### Directions
Exact reproduction, images excluded: write out the records below.

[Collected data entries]
--------
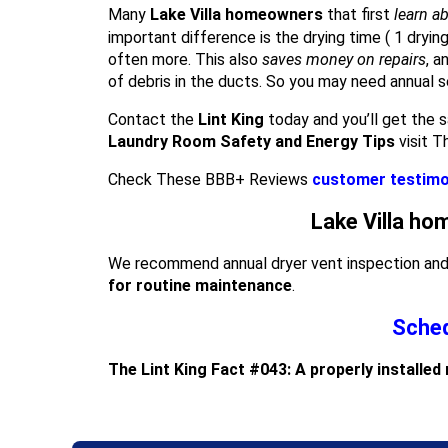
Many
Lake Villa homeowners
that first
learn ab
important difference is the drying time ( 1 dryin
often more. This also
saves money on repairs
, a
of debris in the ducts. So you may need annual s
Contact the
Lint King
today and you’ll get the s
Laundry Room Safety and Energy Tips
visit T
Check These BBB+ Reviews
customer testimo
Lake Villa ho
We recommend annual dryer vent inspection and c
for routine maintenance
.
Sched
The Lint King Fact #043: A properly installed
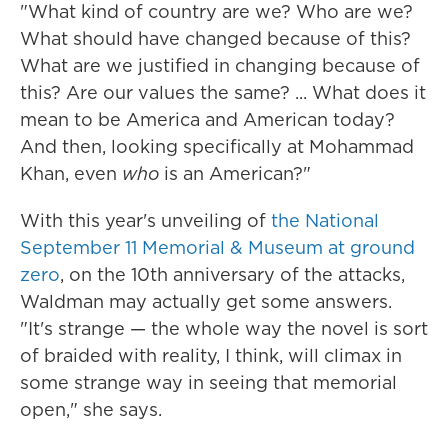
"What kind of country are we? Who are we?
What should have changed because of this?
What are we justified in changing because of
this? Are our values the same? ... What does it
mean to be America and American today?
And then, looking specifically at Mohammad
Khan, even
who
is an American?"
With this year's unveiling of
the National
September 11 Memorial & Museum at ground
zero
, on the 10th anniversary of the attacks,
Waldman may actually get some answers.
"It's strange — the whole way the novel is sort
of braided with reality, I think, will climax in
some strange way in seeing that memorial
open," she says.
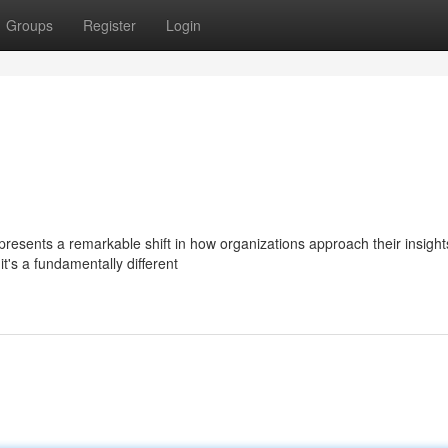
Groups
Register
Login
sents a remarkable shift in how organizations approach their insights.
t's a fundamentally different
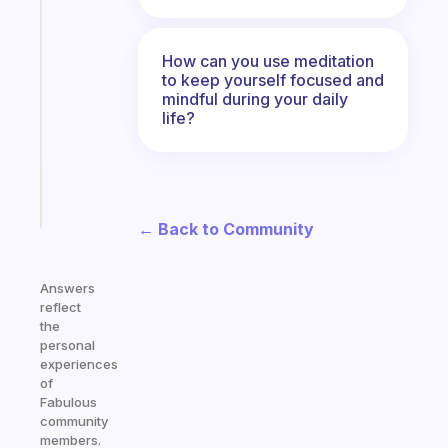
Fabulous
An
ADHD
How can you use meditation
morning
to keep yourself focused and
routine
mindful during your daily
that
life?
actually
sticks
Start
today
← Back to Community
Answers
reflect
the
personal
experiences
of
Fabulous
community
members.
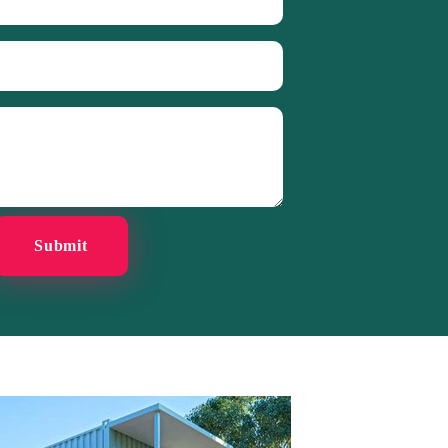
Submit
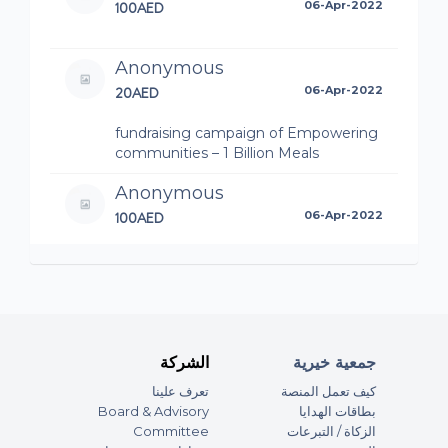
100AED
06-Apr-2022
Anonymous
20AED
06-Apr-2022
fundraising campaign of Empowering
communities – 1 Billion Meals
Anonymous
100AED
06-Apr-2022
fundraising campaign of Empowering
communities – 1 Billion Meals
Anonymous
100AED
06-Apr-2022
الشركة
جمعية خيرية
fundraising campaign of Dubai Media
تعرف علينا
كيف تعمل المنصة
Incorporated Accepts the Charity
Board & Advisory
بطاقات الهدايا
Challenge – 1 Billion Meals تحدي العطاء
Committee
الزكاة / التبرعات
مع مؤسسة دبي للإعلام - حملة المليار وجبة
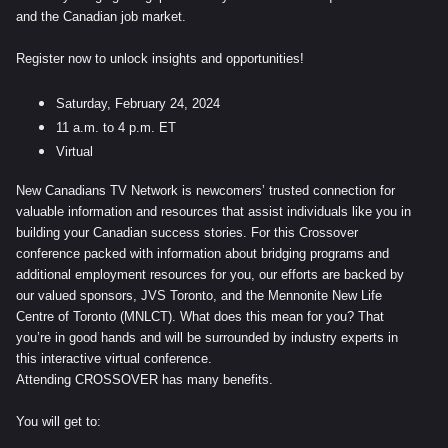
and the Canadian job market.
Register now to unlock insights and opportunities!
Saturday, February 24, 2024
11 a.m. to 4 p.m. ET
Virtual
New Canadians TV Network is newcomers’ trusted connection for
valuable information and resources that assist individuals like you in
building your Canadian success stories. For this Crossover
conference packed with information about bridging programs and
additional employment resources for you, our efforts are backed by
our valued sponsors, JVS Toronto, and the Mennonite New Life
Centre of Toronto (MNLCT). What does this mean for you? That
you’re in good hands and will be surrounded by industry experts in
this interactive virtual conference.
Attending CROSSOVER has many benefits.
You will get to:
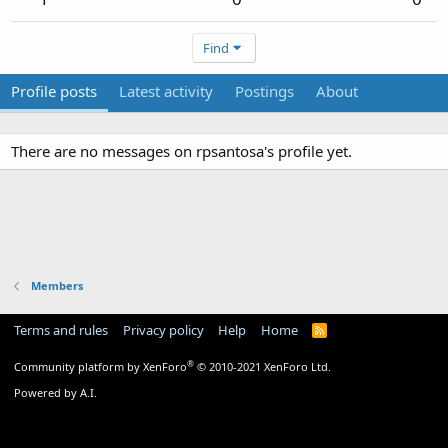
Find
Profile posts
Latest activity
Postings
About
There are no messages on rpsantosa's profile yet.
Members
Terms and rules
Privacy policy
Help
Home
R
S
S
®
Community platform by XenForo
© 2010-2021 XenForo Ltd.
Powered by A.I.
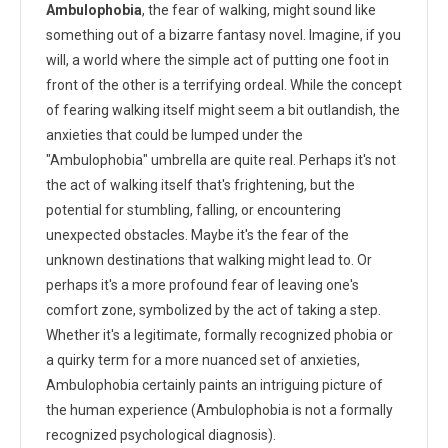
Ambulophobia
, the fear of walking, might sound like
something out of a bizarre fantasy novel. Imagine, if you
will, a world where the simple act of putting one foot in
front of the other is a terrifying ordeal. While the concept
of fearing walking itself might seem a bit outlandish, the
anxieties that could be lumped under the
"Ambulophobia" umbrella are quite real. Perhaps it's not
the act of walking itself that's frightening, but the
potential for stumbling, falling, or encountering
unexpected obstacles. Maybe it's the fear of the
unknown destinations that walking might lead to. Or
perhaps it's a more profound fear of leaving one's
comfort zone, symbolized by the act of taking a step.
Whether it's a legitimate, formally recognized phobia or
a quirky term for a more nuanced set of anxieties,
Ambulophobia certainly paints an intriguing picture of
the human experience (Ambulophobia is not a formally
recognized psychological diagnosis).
--------
### Worked solution
Many
Lake Villa homeowners
that first
learn ab
important difference is the drying time ( 1 dryin
often more. This also
saves money on repairs
, a
of debris in the ducts. So you may need annual s
Contact the
Lint King
today and you’ll get the s
Laundry Room Safety and Energy Tips
visit T
Check These BBB+ Reviews
customer testimo
Lake Villa ho
We recommend annual dryer vent inspection and c
for routine maintenance
.
Sched
The Lint King Fact #043: A properly installed
"What kind of country are we? Who are we?
What should have changed because of this?
What are we justified in changing because of
this? Are our values the same? ... What does it
mean to be America and American today?
And then, looking specifically at Mohammad
Khan, even
who
is an American?"
With this year's unveiling of
the National
September 11 Memorial & Museum at ground
zero
, on the 10th anniversary of the attacks,
Waldman may actually get some answers.
"It's strange — the whole way the novel is sort
of braided with reality, I think, will climax in
some strange way in seeing that memorial
open," she says.
Groups
Register
Login
sents a remarkable shift in how organizations approach their insights.
t's a fundamentally different
Fabulous
An
ADHD
How can you use meditation
morning
to keep yourself focused and
routine
mindful during your daily
that
life?
actually
sticks
Start
today
← Back to Community
Answers
reflect
the
personal
experiences
of
Fabulous
community
members.
Submit
100AED
06-Apr-2022
Anonymous
20AED
06-Apr-2022
fundraising campaign of Empowering
communities – 1 Billion Meals
Anonymous
100AED
06-Apr-2022
fundraising campaign of Empowering
communities – 1 Billion Meals
Anonymous
100AED
06-Apr-2022
الشركة
جمعية خيرية
fundraising campaign of Dubai Media
تعرف علينا
كيف تعمل المنصة
Incorporated Accepts the Charity
Board & Advisory
بطاقات الهدايا
Challenge – 1 Billion Meals تحدي العطاء
Committee
الزكاة / التبرعات
مع مؤسسة دبي للإعلام - حملة المليار وجبة
and the Canadian job market.
Register now to unlock insights and opportunities!
Saturday, February 24, 2024
11 a.m. to 4 p.m. ET
Virtual
New Canadians TV Network is newcomers’ trusted connection for
valuable information and resources that assist individuals like you in
building your Canadian success stories. For this Crossover
conference packed with information about bridging programs and
additional employment resources for you, our efforts are backed by
our valued sponsors, JVS Toronto, and the Mennonite New Life
Centre of Toronto (MNLCT). What does this mean for you? That
you’re in good hands and will be surrounded by industry experts in
this interactive virtual conference.
Attending CROSSOVER has many benefits.
You will get to:
Find
Profile posts
Latest activity
Postings
About
There are no messages on rpsantosa's profile yet.
Members
Terms and rules
Privacy policy
Help
Home
R
S
S
®
Community platform by XenForo
© 2010-2021 XenForo Ltd.
Powered by A.I.
Ambulophobia
, the fear of walking, might sound like
something out of a bizarre fantasy novel. Imagine, if you
will, a world where the simple act of putting one foot in
front of the other is a terrifying ordeal. While the concept
of fearing walking itself might seem a bit outlandish, the
anxieties that could be lumped under the
"Ambulophobia" umbrella are quite real. Perhaps it's not
the act of walking itself that's frightening, but the
potential for stumbling, falling, or encountering
unexpected obstacles. Maybe it's the fear of the
unknown destinations that walking might lead to. Or
perhaps it's a more profound fear of leaving one's
comfort zone, symbolized by the act of taking a step.
Whether it's a legitimate, formally recognized phobia or
a quirky term for a more nuanced set of anxieties,
Ambulophobia certainly paints an intriguing picture of
the human experience (Ambulophobia is not a formally
recognized psychological diagnosis).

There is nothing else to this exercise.